In the chief building of the Department of the Interior, fronting on F Street, and extending from Seventh to Ninth, and from F to G Streets, may be found the Patent Office of the United States. No other department so well reveals the inventive genius of the most inventive people on earth.
Once at a table in Paris a Frenchman said to me: “The Americans are inventors because they are lazy.”
“Well,” I said, “I have heard many surprising charges against my countrymen, but that excels all. How do you make that out?”
“Well, I am a manufacturer. I set an American boy to keep a door open; before half an hour he has invented a machine which will open and shut it, and I find my boy playing marbles.”
Photo by Clinedinst
THE PATENT OFFICE
“Sensible boy! Yes, with that view of it, maybe we are; we certainly do not care to do by hand that which a machine can better perform.”
The Patent Office is one of the few departments which is more than self-supporting. In the year 1836 but one patent was taken out; during the year ending December 31, 1901, the total number of applications was 46,449. The total receipts for the year were $6,626,856.71; total expenditures, $1,297,385.64—leaving a balance far over five million dollars in favor of the government.

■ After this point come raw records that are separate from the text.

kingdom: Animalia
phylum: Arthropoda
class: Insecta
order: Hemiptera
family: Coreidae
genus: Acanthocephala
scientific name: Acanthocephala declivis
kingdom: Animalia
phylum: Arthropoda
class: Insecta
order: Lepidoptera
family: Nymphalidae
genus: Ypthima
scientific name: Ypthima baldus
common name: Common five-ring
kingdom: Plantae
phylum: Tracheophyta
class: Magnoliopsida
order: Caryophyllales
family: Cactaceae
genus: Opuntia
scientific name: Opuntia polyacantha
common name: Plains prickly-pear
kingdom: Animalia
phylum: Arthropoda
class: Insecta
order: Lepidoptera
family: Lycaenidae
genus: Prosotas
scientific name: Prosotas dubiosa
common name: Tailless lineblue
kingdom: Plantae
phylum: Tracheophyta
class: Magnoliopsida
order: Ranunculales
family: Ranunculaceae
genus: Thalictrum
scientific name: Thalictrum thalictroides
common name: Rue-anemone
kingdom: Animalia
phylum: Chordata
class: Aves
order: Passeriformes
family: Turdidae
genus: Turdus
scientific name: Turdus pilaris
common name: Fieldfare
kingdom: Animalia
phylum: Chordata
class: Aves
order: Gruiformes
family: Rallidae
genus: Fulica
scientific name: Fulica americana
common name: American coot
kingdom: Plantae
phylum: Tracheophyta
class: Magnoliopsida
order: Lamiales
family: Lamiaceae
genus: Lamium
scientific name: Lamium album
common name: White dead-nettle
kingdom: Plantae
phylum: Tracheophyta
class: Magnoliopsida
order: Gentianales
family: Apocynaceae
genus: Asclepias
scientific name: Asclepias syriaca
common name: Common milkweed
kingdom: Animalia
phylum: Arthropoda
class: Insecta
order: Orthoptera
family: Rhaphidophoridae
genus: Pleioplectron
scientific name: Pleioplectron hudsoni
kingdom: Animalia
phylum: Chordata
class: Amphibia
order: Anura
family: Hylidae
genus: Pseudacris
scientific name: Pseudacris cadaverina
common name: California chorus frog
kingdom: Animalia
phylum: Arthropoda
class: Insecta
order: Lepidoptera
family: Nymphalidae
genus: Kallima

There are divisions for different classes of inventions. When a patent is applied for, examiners make all necessary investigations, and carefully look into the invention claimed to be new, comparing it, part by part, with patents already existing before determining whether a patent can be granted. They have a library with plates and descriptions of about everything under the sun. From this library inventors can have books and plates sent them in order to compare their work with inventions now existing.
The Secretary of the Interior is a member of the President’s Cabinet, and receives $8,000 per year. He has charge of the Capitol (through the architect), the Insane Asylum, and the College for Mutes—indeed, it would seem that his work is sufficient for ten Secretaries.